Текст страницы
************

Однажды – был один из немногих почти теплых дней начала августа – мы с Линой Ивановной в бригаде из пяти-шести человек, как обычно, везли из кухни бочку с помоями. Вдруг к нам подходит одна заключенная и говорит: «Сейчас я слышала, по радио объявили, что в Аргентине состоялся концерт памяти композитора Сергея Прокофьева».
Лина Ивановна горько заплакала, и мы отпустили ее в барак. Когда кончили работу и я вернулась в барак, увидала, что Лина все еще судорожно рыдала. Я напоила ее горячим чаем, пыталась успокоить…
Мы только потом узнали, что Прокофьев умер в один день со Сталиным, 5 марта 1953 года. Ни в газетах, ни по радио не было ни слова о смерти Сергея Прокофьева. Лина Ивановна горестно сокрушалась, что сыновья ей об этом не написали. Но кто знает правду, может, и письма не дошли.
После смерти Сталина моя мама стала энергично хлопотать за меня, и меня освободили весной 1954 года с полной реабилитацией. Лина Ивановна вернулась в Москву только в 1956 году, после ХХ съезда КПСС, когда был разоблачен культ Сталина. Я тяжело болела после лагеря, виделись мы редко, а вскоре она уехала из России.
Россия над пропастью
В сентябре 1993 года нас пригласили на открытие памятника Ф. М. Достоевскому в село Даровое, где писатель провел детские годы. Отец его Михаил Андреевич Достоевский приобрел в 1831 году усадьбу, куда семья выезжала на лето. Там в 1839 году при невыясненных обстоятельствах он и скончался. Ходили слухи, что его убили крепостные крестьяне за жестокость и пьяные издевательства.

************

Исходные записи
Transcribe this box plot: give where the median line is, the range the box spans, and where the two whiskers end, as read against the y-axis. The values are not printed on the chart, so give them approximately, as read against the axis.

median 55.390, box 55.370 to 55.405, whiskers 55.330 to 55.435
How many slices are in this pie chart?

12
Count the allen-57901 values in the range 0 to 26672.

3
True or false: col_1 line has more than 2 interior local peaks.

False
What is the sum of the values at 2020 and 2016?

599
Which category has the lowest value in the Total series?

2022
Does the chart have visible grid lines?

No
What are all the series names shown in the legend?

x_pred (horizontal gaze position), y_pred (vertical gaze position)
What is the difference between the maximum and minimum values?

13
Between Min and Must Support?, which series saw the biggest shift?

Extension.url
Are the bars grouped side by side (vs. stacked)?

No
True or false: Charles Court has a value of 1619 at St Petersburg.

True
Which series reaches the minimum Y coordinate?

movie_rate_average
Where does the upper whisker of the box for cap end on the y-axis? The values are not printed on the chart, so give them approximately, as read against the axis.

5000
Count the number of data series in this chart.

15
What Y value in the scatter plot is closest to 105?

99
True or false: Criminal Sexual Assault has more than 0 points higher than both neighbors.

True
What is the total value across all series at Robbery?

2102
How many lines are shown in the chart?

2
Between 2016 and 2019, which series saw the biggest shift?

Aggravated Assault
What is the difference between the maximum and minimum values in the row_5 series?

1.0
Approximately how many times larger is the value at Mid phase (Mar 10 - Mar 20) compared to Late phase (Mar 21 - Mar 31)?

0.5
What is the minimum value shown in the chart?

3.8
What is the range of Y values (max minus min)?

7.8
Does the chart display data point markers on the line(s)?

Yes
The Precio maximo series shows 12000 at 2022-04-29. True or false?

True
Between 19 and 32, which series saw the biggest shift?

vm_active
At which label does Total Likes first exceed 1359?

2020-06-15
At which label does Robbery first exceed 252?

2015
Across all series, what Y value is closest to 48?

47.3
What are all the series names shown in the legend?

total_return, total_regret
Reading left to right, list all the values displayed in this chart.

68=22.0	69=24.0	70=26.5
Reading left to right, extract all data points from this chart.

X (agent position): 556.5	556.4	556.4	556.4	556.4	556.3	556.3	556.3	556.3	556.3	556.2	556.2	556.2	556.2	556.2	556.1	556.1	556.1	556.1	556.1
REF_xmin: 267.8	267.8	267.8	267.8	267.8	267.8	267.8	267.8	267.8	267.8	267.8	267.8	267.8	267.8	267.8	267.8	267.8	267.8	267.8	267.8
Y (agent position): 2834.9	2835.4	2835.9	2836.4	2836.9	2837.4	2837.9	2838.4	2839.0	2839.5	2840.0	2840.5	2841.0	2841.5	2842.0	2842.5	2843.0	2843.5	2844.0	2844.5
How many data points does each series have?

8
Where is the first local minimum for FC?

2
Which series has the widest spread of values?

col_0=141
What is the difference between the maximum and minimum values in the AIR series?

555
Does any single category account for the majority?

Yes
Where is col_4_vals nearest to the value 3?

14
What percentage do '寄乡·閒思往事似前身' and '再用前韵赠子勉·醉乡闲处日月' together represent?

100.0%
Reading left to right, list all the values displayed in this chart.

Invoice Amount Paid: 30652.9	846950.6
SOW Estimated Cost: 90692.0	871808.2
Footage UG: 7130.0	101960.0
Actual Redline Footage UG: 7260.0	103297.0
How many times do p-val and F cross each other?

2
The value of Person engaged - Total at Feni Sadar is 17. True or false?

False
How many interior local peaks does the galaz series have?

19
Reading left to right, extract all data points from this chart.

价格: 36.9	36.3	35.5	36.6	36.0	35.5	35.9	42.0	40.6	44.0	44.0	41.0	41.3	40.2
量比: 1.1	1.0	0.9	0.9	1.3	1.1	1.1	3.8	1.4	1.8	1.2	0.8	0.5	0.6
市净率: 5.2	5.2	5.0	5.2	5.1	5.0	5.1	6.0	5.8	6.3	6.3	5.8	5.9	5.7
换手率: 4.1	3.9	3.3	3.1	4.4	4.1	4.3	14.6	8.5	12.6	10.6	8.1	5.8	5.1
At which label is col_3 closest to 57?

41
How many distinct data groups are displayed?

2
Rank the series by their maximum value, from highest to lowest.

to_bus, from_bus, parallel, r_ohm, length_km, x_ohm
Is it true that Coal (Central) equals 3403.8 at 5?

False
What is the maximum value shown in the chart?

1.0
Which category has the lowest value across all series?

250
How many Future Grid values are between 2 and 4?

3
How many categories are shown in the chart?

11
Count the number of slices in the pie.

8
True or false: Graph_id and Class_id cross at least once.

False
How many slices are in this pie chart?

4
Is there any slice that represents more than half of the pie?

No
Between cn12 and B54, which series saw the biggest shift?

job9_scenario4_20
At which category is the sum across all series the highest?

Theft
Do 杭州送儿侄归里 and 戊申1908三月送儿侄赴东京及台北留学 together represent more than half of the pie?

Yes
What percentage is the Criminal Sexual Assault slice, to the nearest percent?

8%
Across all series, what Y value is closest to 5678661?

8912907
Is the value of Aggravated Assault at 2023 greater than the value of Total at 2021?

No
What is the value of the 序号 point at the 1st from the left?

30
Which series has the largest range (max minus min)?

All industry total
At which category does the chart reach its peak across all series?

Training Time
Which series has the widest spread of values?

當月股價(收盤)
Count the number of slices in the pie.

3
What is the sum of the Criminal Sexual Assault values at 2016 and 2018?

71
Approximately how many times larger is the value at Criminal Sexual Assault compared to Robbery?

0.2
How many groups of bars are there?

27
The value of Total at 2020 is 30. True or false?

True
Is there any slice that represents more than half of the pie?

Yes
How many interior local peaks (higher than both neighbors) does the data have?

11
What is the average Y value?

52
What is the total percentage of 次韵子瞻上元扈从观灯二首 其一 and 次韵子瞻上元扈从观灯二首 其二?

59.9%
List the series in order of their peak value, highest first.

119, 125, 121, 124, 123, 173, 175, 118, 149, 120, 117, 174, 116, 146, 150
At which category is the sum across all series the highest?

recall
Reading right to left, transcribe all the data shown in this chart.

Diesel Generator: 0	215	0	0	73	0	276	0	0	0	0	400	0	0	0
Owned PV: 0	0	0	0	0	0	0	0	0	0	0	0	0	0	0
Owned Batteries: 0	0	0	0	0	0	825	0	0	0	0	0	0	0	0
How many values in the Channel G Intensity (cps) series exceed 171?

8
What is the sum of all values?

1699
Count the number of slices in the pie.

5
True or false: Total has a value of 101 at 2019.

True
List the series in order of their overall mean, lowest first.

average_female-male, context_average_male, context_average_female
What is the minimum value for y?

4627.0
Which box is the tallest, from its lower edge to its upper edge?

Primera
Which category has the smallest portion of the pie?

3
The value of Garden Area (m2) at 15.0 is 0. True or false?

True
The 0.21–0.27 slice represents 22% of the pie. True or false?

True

************

Задания
A – Выпишите из текста страницы все упомянутые в нем годы в порядке их появления.
B – Перепишите из текста страницы фрагмент от слов «Лина Ивановна горько» до слов «уехала из России.» включительно, без изменений.
Для ответов используйте только текст страницы, без опоры на записи.

Ответы по заданиям
A – 1953, 1954, 1956, 1993, 1831, 1839

B –
Лина Ивановна горько заплакала, и мы отпустили ее в барак. Когда кончили работу и я вернулась в барак, увидала, что Лина все еще судорожно рыдала. Я напоила ее горячим чаем, пыталась успокоить…
Мы только потом узнали, что Прокофьев умер в один день со Сталиным, 5 марта 1953 года. Ни в газетах, ни по радио не было ни слова о смерти Сергея Прокофьева. Лина Ивановна горестно сокрушалась, что сыновья ей об этом не написали. Но кто знает правду, может, и письма не дошли.
После смерти Сталина моя мама стала энергично хлопотать за меня, и меня освободили весной 1954 года с полной реабилитацией. Лина Ивановна вернулась в Москву только в 1956 году, после ХХ съезда КПСС, когда был разоблачен культ Сталина. Я тяжело болела после лагеря, виделись мы редко, а вскоре она уехала из России.